* DOCUMENT EXCERPT *
Moderate editing of English language is required

Author Response

1.The authors used M36 as inhibitor of p32, but they did not demonstrate the effective inhibition of p32.

M36 is commercialized as a specific inhibitor of p32 by MedChemExpress (MCE). For more information, please refer to the Product Data Sheet Cat. No. HY-124718.  The authors that developed the inhibitor (Yenugonda et al., 2017, reference #43) showed evidence of the inhibitor's capacity and specificity of M36 against p32. For instance, M36 is able to inhibit the binding of p32 to the globular head of C1q and the home-tumor peptide Lyp. Although it is not easy to demonstrate the specific inhibition of p32 due to its multifunctionality and the high amount of ligands it has, especially in cancer cells, in this work, we show that M36 can mimic several effects caused by the knockdown of p32 in colon cancer cells such as: decreasing the clonogenic capacity and the rate of activation of pathways downstream of RTKs in RKO cells. 

2. The authors stated that RKO cells have the highest level of p32 without showing any data or reference that demonstrate it.

We apologize for this omission. We have provided this reference in the 3.1 Results section when we stated this. We have previously reported the expression levels of p32/C1QBP in several colon cell lines both by Western blotting and by immunofluorescence assays (Reference #34: Egusquiza et al., Front Oncol. 2021, 11:1–15). 

3. The authors used EC 50 and IC 50 wrongly as synonyms. In this study, it is appropriate to calculate the IC 50 of M36.

We apologize for the error. We used IC50 in all calculations.

4. In the abstract, the authors stated that M36 is a potential therapeutic drug for the treatment of colon cancer. Nevertheless, the evidence obtained in this study is not so strong to suggest a potential use in clinical trials. Please correct accordingly the sentence also in the introduction.

We agree with you. We have corrected the last sentences of the Abstract and the Introduction to say that M36 may be a promising therapeutic drug for the treatment of colon cancer. In addition, we have mentioned now in the discussion section that in vivo experiments will be needed to confirm the efficacy and safety of M36 in animal models and in clinical assays.

5. Please, in the "methods" section, indicate in a table the dilution of primary and secondary antibodies used in the western blots.

All the information about the antibodies used in our studies, including the dilutions used and the catalog numbers, are now presented in Supplementary Table I. 

 

6. Fig 1A:  please remove the parentheses in the x axis of the graph

 

Done

7. Fig 1 and fig. 4: please move the description of methods or the results ( e.g. IC50) described in the caption, in the corresponding sections.

We removed the description of methods but not the IC50, attending to the suggestion made by other reviewers.

8. Fig. 2 : please correct the y-axis title in the graph with "number of colonies/dish".

The y axis was corrected following your suggestion.

9. Fig. 3A: In the caption, it should be used photomicrograph instead of micrograph

The micrograph was changed by photomicrograph in the caption of Figure 3A.

10. Fig. 5G: the quality of images presented is too low to assess the fragmentation rate of mitochondria.

You are right. Although we have provided better-quality images, they only allow us to observe signs of mitochondrial fragmentation. That was the reason we then analyzed the mitochondrial morphology and integrity by TEM in Figure 6.

11. Fig. 5 : please, align the caption with the figure.

* WHAT THIS EXERCISE ASKS *
1) According to the author response, where is the information about the antibodies, including dilutions and catalog numbers, now presented?
2) Rewrite the paragraph of the author response that begins "M36 is commercialized as a specific inhibitor" as a short bulleted list that keeps its main facts.

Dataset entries
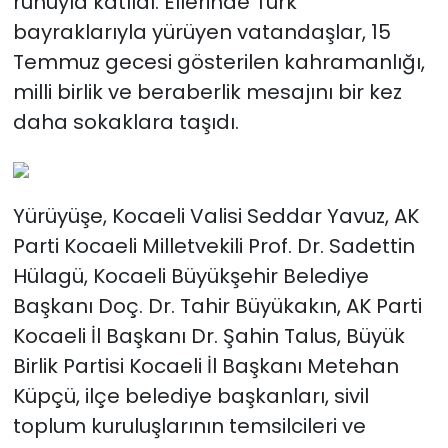
ruhuyla katıldı. Ellerinde Türk
bayraklarıyla yürüyen vatandaşlar, 15
Temmuz gecesi gösterilen kahramanlığı,
milli birlik ve beraberlik mesajını bir kez
daha sokaklara taşıdı.
Yürüyüşe, Kocaeli Valisi Seddar Yavuz, AK
Parti Kocaeli Milletvekili Prof. Dr. Sadettin
Hülagü, Kocaeli Büyükşehir Belediye
Başkanı Doç. Dr. Tahir Büyükakın, AK Parti
Kocaeli İl Başkanı Dr. Şahin Talus, Büyük
Birlik Partisi Kocaeli İl Başkanı Metehan
Küpçü, ilçe belediye başkanları, sivil
toplum kuruluşlarının temsilcileri ve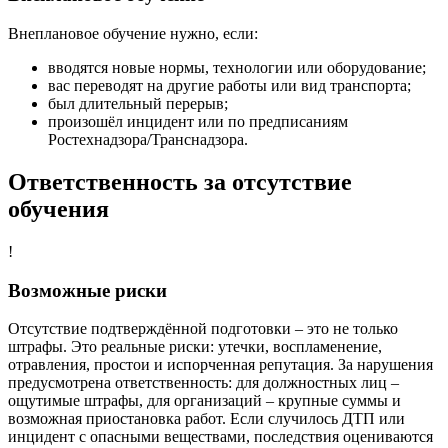
Внеплановое обучение нужно, если:
вводятся новые нормы, технологии или оборудование;
вас переводят на другие работы или вид транспорта;
был длительный перерыв;
произошёл инцидент или по предписаниям
Ростехнадзора/Транснадзора.
Ответственность за отсутствие
обучения
!
Возможные риски
Отсутствие подтверждённой подготовки – это не только
штрафы. Это реальные риски: утечки, воспламенение,
отравления, простои и испорченная репутация. За нарушения
предусмотрена ответственность: для должностных лиц –
ощутимые штрафы, для организаций – крупные суммы и
возможная приостановка работ. Если случилось ДТП или
инцидент с опасными веществами, последствия оцениваются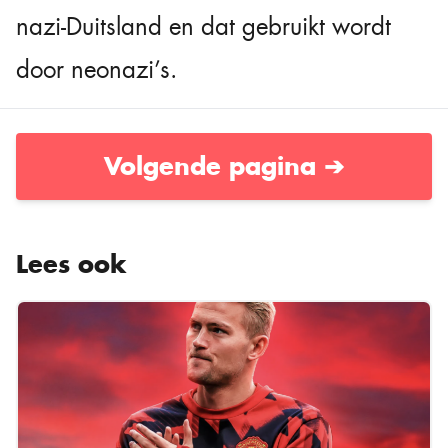
nazi-Duitsland en dat gebruikt wordt
door neonazi’s.
Volgende pagina ➔
Lees ook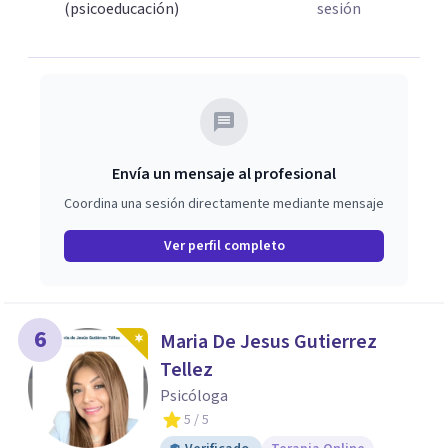
(psicoeducación)
sesión
Envía un mensaje al profesional
Coordina una sesión directamente mediante mensaje
Ver perfil completo
6
Maria De Jesus Gutierrez
Tellez
Psicóloga
5
/ 5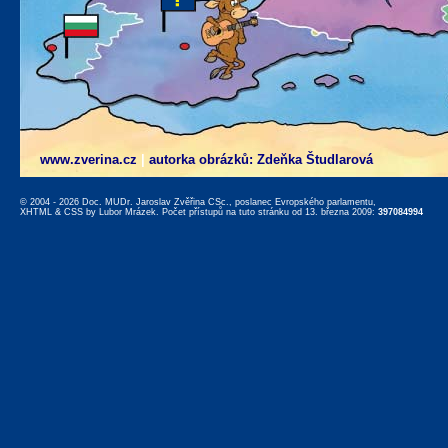
www.zverina.cz
|
autorka obrázků: Zdeňka Študlarová
© 2004 - 2026 Doc. MUDr. Jaroslav Zvěřina CSc., poslanec Evropského parlamentu,
XHTML
&
CSS
by
Lubor Mrázek
. Počet přístupů na tuto stránku od 13. března 2009:
397084994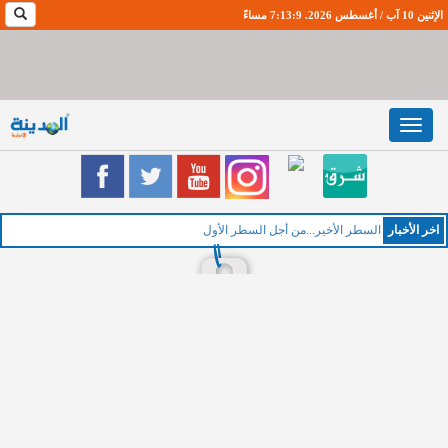
الإثنين 10 آب / أغسطس 2026. 7:13:10 مساءً
Toggle
navigation
اخر اﻷخبار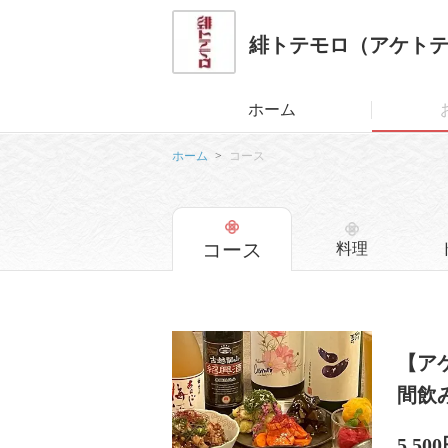
緋トテモロ（アケト
ホーム
ホーム
コース
コース
料理
【ア
間飲
5,50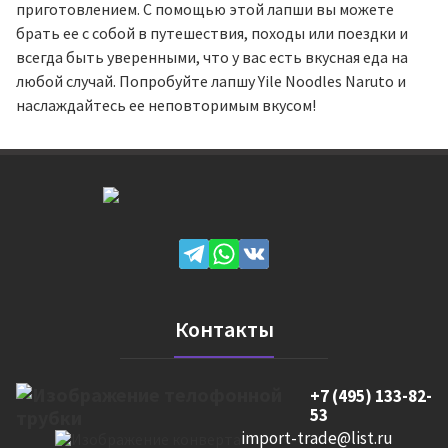
приготовлением. С помощью этой лапши вы можете
брать ее с собой в путешествия, походы или поездки и
всегда быть уверенными, что у вас есть вкусная еда на
любой случай. Попробуйте лапшу Yile Noodles Naruto и
наслаждайтесь ее неповторимым вкусом!
Контакты
+7 (495) 133-82-
53
import-trade@list.ru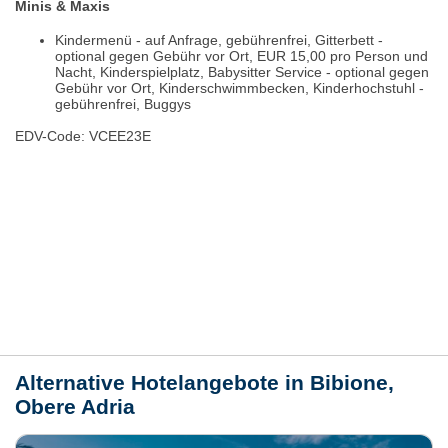
Minis & Maxis
Kindermenü - auf Anfrage, gebührenfrei, Gitterbett -
optional gegen Gebühr vor Ort, EUR 15,00 pro Person und
Nacht, Kinderspielplatz, Babysitter Service - optional gegen
Gebühr vor Ort, Kinderschwimmbecken, Kinderhochstuhl -
gebührenfrei, Buggys
EDV-Code: VCEE23E
Bewertungen
Lage / Karte
Wetter
Alternative Hotelangebote in Bibione,
Obere Adria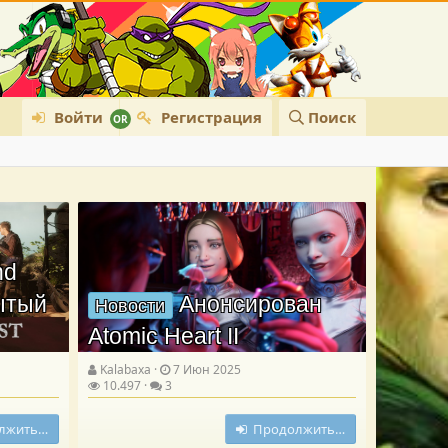
Войти
Регистрация
Поиск
nd
рытый
Анонсирован
Новости
Atomic Heart II
Kalabaxa
7 Июн 2025
10.497
3
лжить…
Продолжить…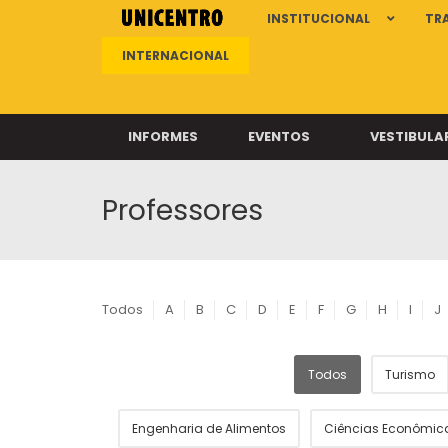
INSTITUCIONAL
TR
INTERNACIONAL
INFORMES
EVENTOS
VESTIBULA
Professores
Clíni
Clíni
Clíni
Clíni
Todos
A
B
C
D
E
F
G
H
I
J
Todos
Turismo
Câ
Engenharia de Alimentos
Ciências Econômic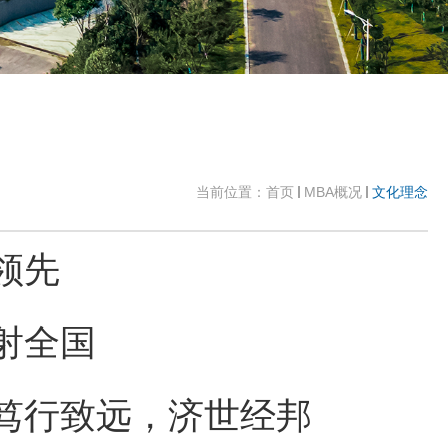
当前位置：
首页
MBA概况
文化理念
领先
射全国
笃行致远，济世经邦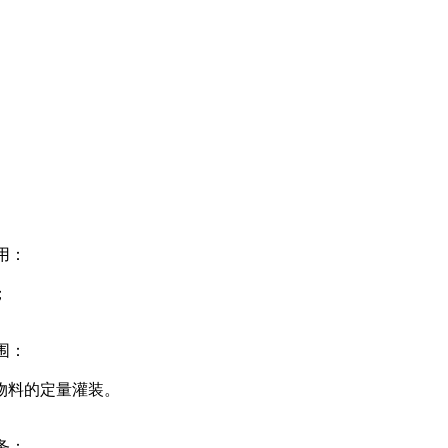
用：
；
围：
物料的定量灌装。
务：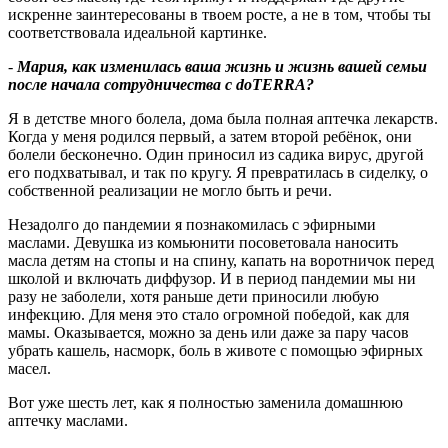
искренне заинтересованы в твоем росте, а не в том, чтобы ты
соответствовала идеальной картинке.
-
Мария, как изменилась ваша жизнь и жизнь вашей семьи
после начала сотрудничества с
doTERRA
?
Я в детстве много болела, дома была полная аптечка лекарств.
Когда у меня родился первый, а затем второй ребёнок, они
болели бесконечно. Один приносил из садика вирус, другой
его подхватывал, и так по кругу. Я превратилась в сиделку, о
собственной реализации не могло быть и речи.
Незадолго до пандемии я познакомилась с эфирными
маслами. Девушка из комьюнити посоветовала наносить
масла детям на стопы и на спину, капать на воротничок перед
школой и включать диффузор. И в период пандемии мы ни
разу не заболели, хотя раньше дети приносили любую
инфекцию. Для меня это стало огромной победой, как для
мамы. Оказывается, можно за день или даже за пару часов
убрать кашель, насморк, боль в животе с помощью эфирных
масел.
Вот уже шесть лет, как я полностью заменила домашнюю
аптечку маслами.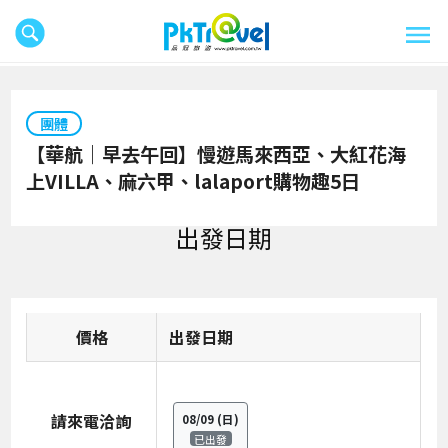
團體
【華航｜早去午回】慢遊馬來西亞、大紅花海
上VILLA、麻六甲、lalaport購物趣5日
出發日期
價格
日期
請來電洽詢
08/09
(日)
已出發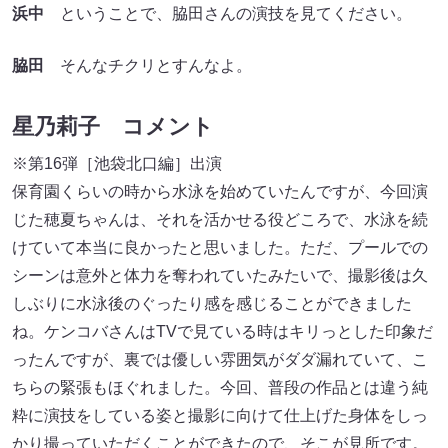
浜中
ということで、脇田さんの演技を見てください。
脇田
そんなチクリとすんなよ。
星乃莉子 コメント
※第16弾［池袋北口編］出演
保育園くらいの時から水泳を始めていたんですが、今回演
じた穂夏ちゃんは、それを活かせる役どころで、水泳を続
けていて本当に良かったと思いました。ただ、プールでの
シーンは意外と体力を奪われていたみたいで、撮影後は久
しぶりに水泳後のぐったり感を感じることができました
ね。ケンコバさんはTVで見ている時はキリっとした印象だ
ったんですが、裏では優しい雰囲気がダダ漏れていて、こ
ちらの緊張もほぐれました。今回、普段の作品とは違う純
粋に演技をしている姿と撮影に向けて仕上げた身体をしっ
かり撮っていただくことができたので、そこが見所です。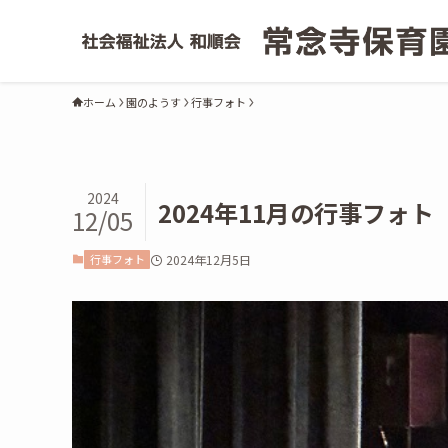
ホーム
園のようす
行事フォト
2024
2024年11月の行事フォト
12/05
行事フォト
2024年12月5日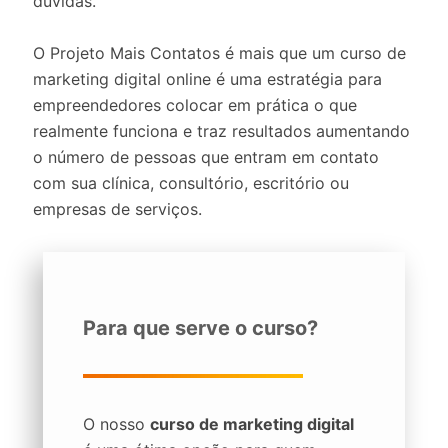
dúvidas.
O Projeto Mais Contatos é mais que um curso de
marketing digital online é uma estratégia para
empreendedores colocar em prática o que
realmente funciona e traz resultados aumentando
o número de pessoas que entram em contato
com sua clínica, consultório, escritório ou
empresas de serviços.
Para que serve o curso?
O nosso
curso de marketing digital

* RESPONSES BY ITEM NUMBER *
1) In Supplementary Table I.

2)
- MedChemExpress (MCE) sells M36 as a specific p32 inhibitor (Product Data Sheet Cat. No. HY-124718).
- The developers of the inhibitor (Yenugonda et al., 2017, reference #43) showed its capacity and specificity against p32. For example, M36 inhibits p32 binding to the globular head of C1q and to the peptide Lyp.
- Specific inhibition of p32 is hard to demonstrate because p32 is multifunctional and has many ligands, especially in cancer cells.
- In this work, M36 mimics several effects of p32 knockdown in colon cancer cells. It reduces clonogenic capacity and the rate of activation of pathways downstream of RTKs in RKO cells.